Robert Goddard and his team work on a rocket in Roswell in 1940
American rocket scientist Robert Goddard, known as the father of modern rocket propulsion, carried out much of his pioneering research in Roswell, New Mexico. If you are a Goddard fan, then you will find a visit to the Roswell Museum and Art Center well worth the trip. The museum features a permanent exhibit about Goddard, including a recreation of his workshop.
An exhibit at the International UFO Museum And Research Center
Image Credit: Pinterest.com
Of course, Roswell is also famous among believers in UFOs. So while you're visiting Roswell you may wish to pay a visit to the International UFO Museum And Research Center.
New Mexico's dark skies are perfect for stargazing!

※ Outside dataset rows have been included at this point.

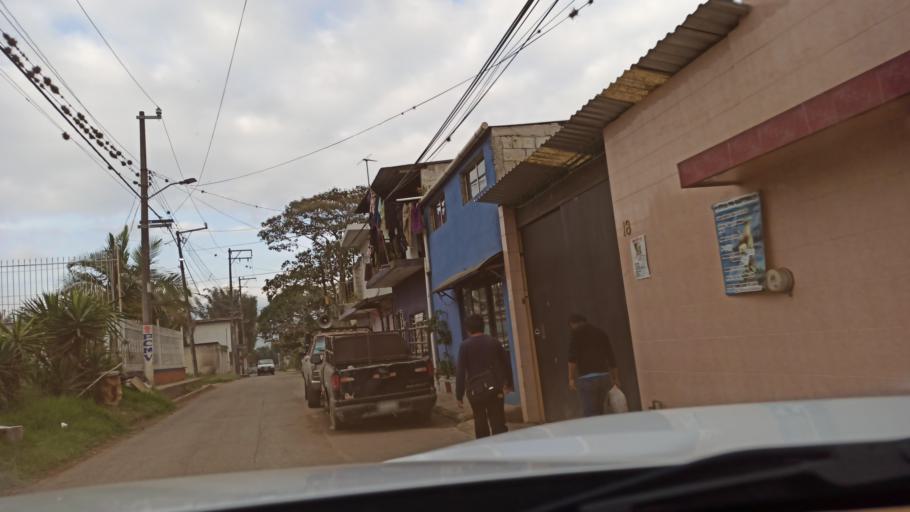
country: MX
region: Veracruz
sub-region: Fortin
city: Monte Salas
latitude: 18.9241
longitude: -97.0107
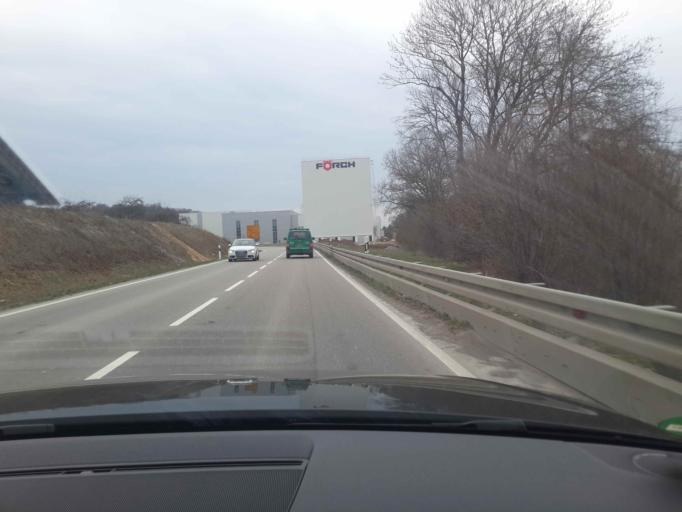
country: DE
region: Baden-Wuerttemberg
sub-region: Regierungsbezirk Stuttgart
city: Neuenstadt am Kocher
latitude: 49.2389
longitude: 9.3131
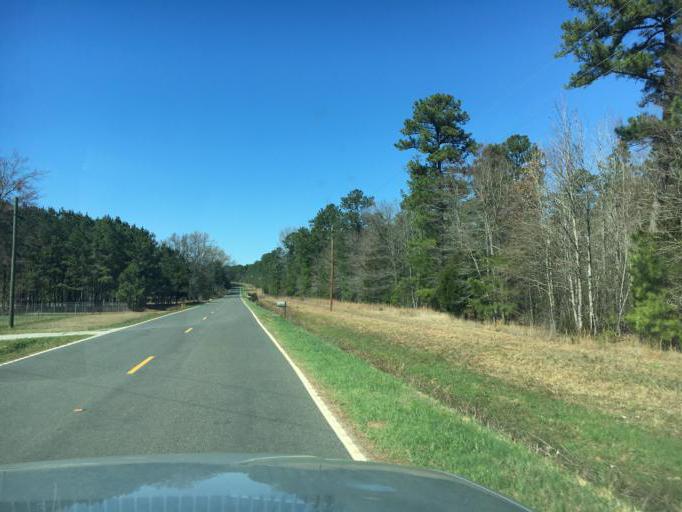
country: US
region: South Carolina
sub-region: Greenwood County
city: Ninety Six
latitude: 34.2843
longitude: -81.9545
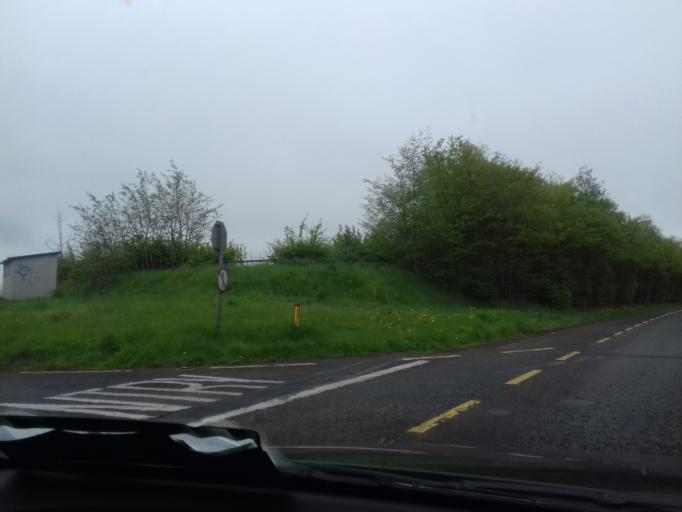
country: IE
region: Leinster
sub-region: Laois
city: Portlaoise
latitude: 53.0469
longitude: -7.2466
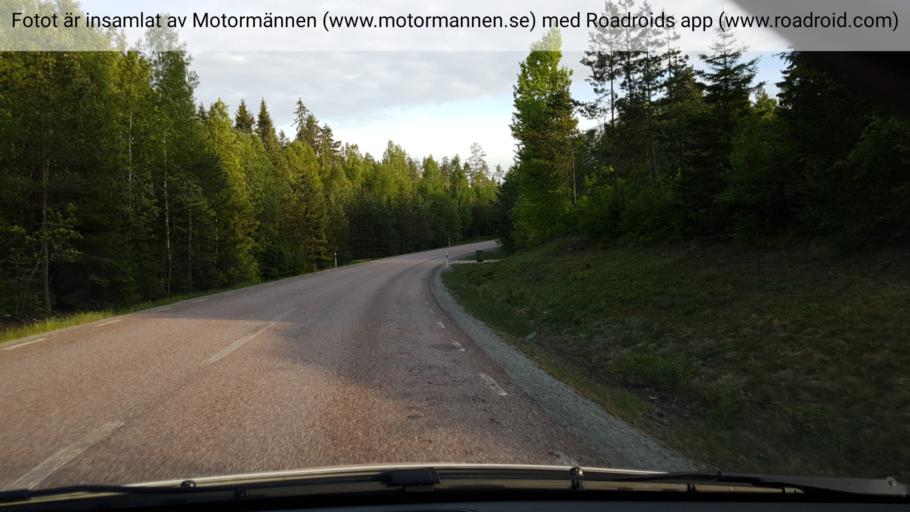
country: SE
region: Vaestmanland
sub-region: Skinnskattebergs Kommun
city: Skinnskatteberg
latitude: 59.8380
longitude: 15.8420
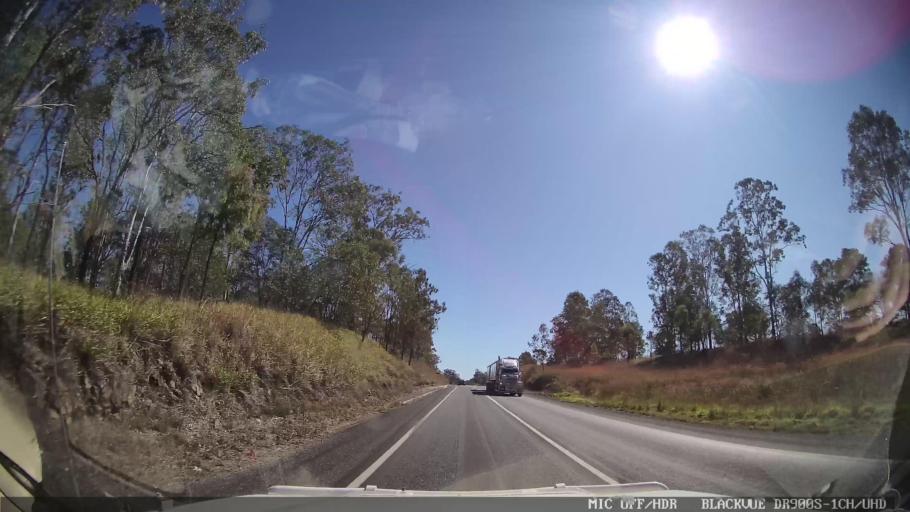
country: AU
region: Queensland
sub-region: Gympie Regional Council
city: Gympie
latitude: -26.0384
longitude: 152.5697
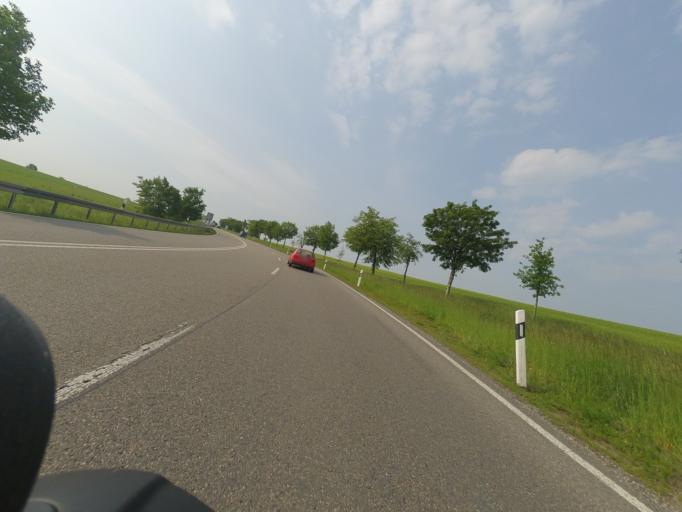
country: DE
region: Saxony
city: Bannewitz
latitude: 50.9607
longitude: 13.7026
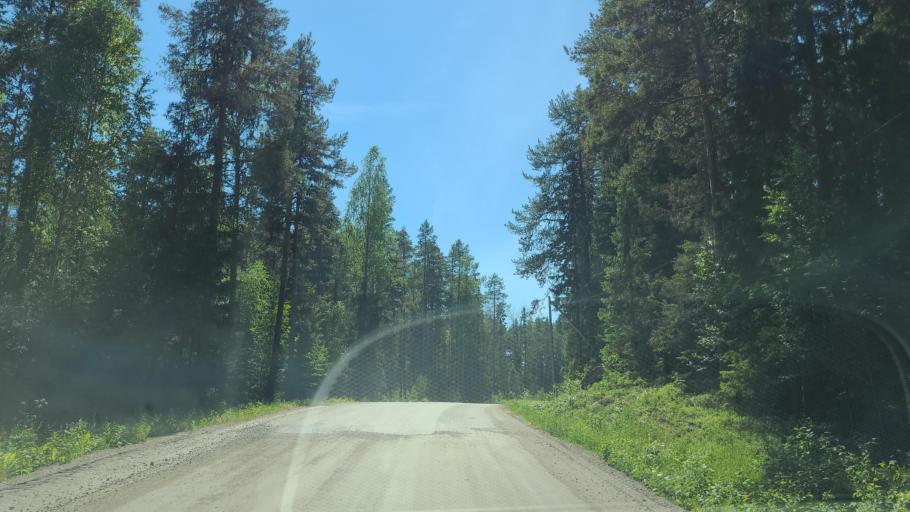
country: SE
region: Vaesterbotten
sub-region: Bjurholms Kommun
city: Bjurholm
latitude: 63.6980
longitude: 18.8962
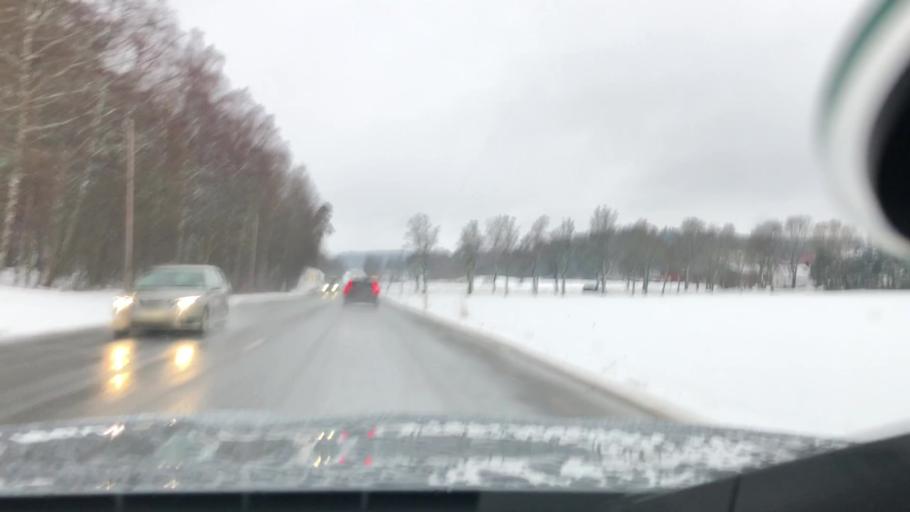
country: SE
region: Stockholm
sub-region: Sodertalje Kommun
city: Pershagen
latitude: 59.0566
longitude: 17.6125
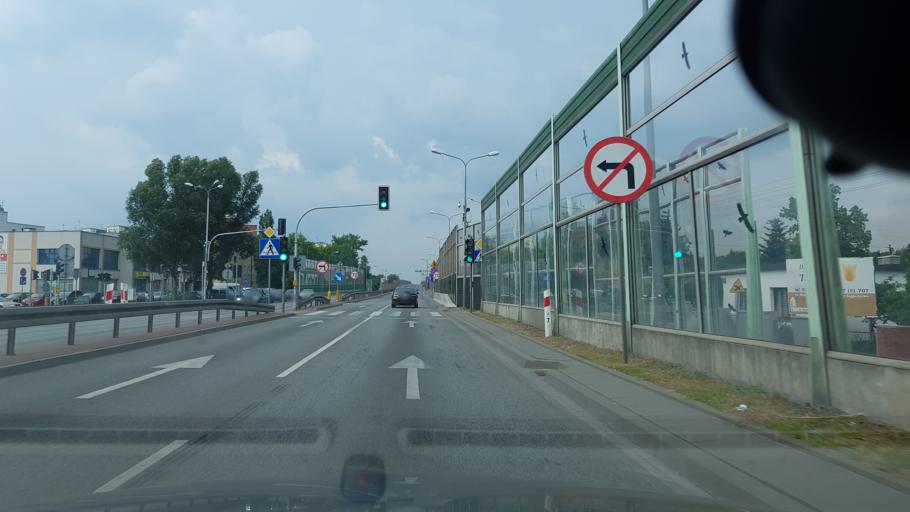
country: PL
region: Masovian Voivodeship
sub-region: Powiat legionowski
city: Legionowo
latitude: 52.3948
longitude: 20.9378
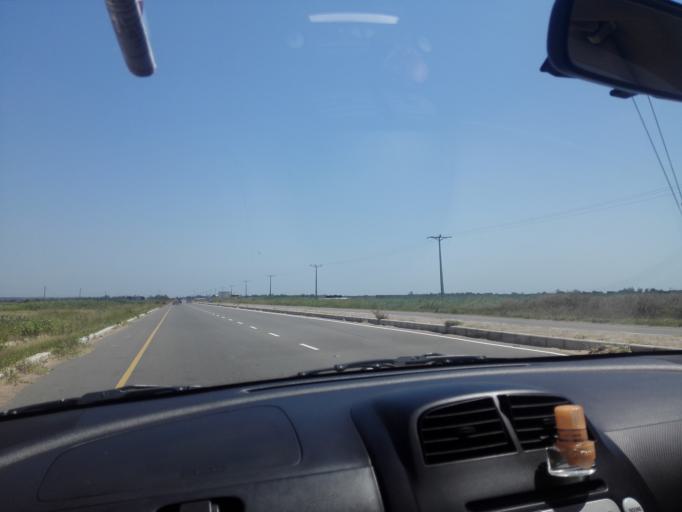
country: MZ
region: Maputo City
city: Maputo
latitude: -25.8332
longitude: 32.6720
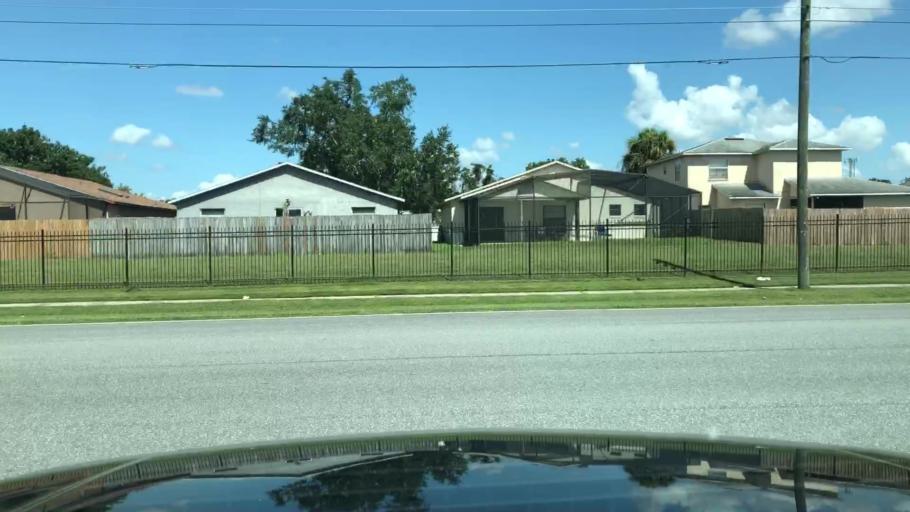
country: US
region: Florida
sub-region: Osceola County
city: Celebration
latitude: 28.3184
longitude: -81.4767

Image Credit: U.S. Air Force
New Mexico is famous for its dark skies, and is therefore home to numerous astronomical observatories. If you have a portable telescope, bring it with you and enjoy observing the stars and planets. Or visit such sites as the Tombaugh Observatory, the University of New Mexico Campus Observatory, or the Valles Caldera National Preserve. Or if solar observing is your hobby, visit the Sunspot Solar Observatory.
Every year at the summer solstice, a streak of sunlight strikes the center of this spiral rock etching created by Native Americans in Chaco Canyon, New Mexico.
Other interesting sites to note include the Bradbury Science Museum, part of the Los Alamos National Laboratory, where the first atomic bomb was developed; the National Museum of Nuclear Science & History in Albuquerque; and Chaco Culture National Historic Park, site of an ancient Native American people who were expert stargazers.